Должен сказать, что даже среди тягчайших творческих усилий я не чувствовал мук Жан-Кристофа: душа моя не «бурлила, как вино в бродильном чане» и мозг не «гудел горячечным гулом» — во всяком случае, этот гул не был чересчур громок; правда, жена всегда могла судить о градусе моего вдохновения по тому, насколько учащался темп пошмыгиваний носом, когда я уходил с головой в работу, а начиналось это у меня с глубоких вздохов и с рассеянного молчания. Не чувствовал я также, что «эта сила и я — мы одно. Истощится она, и я убью себя». Я, собственно, не сомневался, что как раз эта сила и убивает меня, хоть она и лишена всех упомянутых эффектных проявлений; и отлично, и пусть убивает — все мои стремления, кажется, к тому и сводились, чтобы умереть истощенным ею, — не навеки почить, разумеется, а так, чтобы затем возродиться.

На другой день, идя к роднику, я заранее решил не поддаваться иллюзии, но произошло почти в точности то же, что накануне: чувство повторилось, причем усиленное, так что мне даже показалось, будто тропа укоротилась с обоих концов.
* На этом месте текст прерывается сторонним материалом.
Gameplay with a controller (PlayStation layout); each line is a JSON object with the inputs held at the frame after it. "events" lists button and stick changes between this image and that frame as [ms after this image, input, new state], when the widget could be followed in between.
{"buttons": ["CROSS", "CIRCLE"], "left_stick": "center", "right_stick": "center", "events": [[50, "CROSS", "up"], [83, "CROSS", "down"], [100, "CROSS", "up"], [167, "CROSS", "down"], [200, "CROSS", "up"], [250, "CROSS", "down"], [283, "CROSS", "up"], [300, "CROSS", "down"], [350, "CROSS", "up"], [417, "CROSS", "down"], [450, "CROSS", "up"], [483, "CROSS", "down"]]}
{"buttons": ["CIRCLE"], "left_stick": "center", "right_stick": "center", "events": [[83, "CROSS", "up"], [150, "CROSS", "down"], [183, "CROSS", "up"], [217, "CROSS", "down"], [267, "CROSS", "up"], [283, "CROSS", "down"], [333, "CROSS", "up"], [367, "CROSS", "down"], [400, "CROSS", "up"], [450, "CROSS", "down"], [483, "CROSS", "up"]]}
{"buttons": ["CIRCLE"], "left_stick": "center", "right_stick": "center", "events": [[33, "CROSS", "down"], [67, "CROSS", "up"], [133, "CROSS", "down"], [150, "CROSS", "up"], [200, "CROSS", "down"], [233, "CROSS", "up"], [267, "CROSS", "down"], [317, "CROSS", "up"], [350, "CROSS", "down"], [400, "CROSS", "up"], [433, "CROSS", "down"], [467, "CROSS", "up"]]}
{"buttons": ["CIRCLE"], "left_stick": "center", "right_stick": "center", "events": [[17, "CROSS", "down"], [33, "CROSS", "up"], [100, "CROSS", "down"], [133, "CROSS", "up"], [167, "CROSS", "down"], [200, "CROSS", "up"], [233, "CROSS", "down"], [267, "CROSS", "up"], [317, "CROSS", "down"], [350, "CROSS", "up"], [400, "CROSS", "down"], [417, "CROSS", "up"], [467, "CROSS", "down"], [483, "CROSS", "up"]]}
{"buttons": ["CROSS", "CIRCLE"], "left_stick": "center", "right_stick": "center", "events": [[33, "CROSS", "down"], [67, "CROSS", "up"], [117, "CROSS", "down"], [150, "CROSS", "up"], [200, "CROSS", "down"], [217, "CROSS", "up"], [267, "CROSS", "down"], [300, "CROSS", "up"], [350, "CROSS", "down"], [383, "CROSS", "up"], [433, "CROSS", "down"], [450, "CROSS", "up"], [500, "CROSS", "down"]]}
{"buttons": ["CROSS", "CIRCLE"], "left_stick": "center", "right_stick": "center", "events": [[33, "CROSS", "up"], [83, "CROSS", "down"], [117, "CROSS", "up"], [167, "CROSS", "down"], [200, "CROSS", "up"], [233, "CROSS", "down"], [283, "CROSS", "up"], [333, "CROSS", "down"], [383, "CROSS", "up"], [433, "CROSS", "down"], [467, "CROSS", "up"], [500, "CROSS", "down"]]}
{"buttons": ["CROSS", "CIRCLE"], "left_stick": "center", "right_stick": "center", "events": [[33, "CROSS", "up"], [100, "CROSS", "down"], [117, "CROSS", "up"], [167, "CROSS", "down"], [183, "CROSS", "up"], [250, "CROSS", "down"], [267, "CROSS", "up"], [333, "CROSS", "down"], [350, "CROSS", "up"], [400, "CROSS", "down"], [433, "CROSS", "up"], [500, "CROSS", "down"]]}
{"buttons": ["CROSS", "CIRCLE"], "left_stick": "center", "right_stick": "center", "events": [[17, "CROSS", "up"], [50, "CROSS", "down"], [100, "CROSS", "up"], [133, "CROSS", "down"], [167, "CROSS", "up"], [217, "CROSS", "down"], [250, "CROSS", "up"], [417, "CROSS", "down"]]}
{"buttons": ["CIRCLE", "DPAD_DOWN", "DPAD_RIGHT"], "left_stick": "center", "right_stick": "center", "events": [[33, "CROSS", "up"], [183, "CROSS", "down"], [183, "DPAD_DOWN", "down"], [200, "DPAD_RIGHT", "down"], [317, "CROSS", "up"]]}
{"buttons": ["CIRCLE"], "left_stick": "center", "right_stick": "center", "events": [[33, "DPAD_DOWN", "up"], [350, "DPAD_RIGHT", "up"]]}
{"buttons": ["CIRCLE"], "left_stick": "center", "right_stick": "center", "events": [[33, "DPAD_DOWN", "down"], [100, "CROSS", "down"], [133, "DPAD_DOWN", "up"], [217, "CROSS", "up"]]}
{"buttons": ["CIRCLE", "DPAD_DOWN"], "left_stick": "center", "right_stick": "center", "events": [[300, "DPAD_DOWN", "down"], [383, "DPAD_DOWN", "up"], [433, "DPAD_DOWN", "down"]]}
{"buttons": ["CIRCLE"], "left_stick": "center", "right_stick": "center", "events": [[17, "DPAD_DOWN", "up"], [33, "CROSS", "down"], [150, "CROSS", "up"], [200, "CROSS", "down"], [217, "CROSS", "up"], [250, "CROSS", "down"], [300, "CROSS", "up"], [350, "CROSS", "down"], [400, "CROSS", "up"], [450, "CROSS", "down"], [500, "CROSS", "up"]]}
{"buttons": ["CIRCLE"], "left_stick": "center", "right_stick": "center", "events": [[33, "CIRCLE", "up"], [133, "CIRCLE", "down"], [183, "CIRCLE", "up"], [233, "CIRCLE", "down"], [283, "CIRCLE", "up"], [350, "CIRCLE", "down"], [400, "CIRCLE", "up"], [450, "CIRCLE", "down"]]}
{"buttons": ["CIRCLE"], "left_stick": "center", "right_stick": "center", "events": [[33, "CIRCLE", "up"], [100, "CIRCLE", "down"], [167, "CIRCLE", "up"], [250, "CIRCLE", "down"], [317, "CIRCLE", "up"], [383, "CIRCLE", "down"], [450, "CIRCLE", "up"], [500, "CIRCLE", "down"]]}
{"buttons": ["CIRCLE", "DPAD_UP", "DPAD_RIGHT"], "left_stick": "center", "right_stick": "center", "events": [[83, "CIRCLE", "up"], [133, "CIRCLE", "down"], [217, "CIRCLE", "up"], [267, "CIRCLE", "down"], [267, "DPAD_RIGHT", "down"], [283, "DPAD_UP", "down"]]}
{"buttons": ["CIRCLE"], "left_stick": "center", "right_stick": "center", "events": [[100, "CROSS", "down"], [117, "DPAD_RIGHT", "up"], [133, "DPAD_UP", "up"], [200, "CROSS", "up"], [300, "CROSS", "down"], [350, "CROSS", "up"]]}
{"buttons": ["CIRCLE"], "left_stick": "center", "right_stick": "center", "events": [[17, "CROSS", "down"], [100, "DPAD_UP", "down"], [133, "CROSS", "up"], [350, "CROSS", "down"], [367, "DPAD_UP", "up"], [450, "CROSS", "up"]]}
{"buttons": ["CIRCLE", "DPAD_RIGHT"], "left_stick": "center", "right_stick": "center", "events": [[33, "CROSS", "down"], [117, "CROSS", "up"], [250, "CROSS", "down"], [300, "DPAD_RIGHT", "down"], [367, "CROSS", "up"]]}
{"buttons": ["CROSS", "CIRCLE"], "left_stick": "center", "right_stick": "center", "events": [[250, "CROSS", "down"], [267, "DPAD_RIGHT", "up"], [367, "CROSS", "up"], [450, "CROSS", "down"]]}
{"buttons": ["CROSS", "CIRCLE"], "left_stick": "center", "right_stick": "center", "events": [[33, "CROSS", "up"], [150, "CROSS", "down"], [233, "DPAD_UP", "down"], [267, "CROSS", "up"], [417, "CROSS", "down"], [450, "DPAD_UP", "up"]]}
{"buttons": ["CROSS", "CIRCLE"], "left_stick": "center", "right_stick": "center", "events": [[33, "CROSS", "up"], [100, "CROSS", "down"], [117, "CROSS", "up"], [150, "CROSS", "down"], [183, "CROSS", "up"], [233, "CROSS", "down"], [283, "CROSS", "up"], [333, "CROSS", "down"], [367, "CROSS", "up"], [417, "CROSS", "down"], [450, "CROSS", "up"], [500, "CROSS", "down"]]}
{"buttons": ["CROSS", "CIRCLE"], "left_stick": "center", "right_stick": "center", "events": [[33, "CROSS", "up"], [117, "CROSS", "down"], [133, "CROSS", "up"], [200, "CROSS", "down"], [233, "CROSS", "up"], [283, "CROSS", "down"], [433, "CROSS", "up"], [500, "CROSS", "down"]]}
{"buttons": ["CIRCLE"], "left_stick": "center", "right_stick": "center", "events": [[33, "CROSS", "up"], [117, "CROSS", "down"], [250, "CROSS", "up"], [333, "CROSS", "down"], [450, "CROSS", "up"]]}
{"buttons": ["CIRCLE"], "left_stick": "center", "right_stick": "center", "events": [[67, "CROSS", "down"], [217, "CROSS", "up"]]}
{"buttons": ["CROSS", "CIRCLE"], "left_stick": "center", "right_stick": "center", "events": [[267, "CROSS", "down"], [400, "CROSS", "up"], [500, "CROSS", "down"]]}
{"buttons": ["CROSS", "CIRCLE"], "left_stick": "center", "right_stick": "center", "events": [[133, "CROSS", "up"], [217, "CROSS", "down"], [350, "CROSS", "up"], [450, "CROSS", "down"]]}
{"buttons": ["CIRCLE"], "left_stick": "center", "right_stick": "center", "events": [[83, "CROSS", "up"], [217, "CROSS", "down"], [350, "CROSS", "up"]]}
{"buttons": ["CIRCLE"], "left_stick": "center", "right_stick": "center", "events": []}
Я не только не заметил ни косогора, ни тяжести ноши, но и полностью подпал под впечатление, что дорога оттуда короче дороги туда, хотя и дорога туда тоже сократилась по сравнению со вчерашней. Домой я шел, будто летел по воздуху, и дома попытался описать жене свое чувство. Но как ни тщился, а ничего сказать не мог, кроме шаблонной фразы вроде: «С души у меня точно камень свалился». Было так, словно то, что раньше тянулось долго и мучительно, теперь мелькало настолько быстро, что в памяти не оставалось ничего; но притом ощущалось, будто миновал гораздо больший промежуток времени, и в этом промежутке случилось что-то огромной для меня важности — без моего ведома и совершенно вне времени.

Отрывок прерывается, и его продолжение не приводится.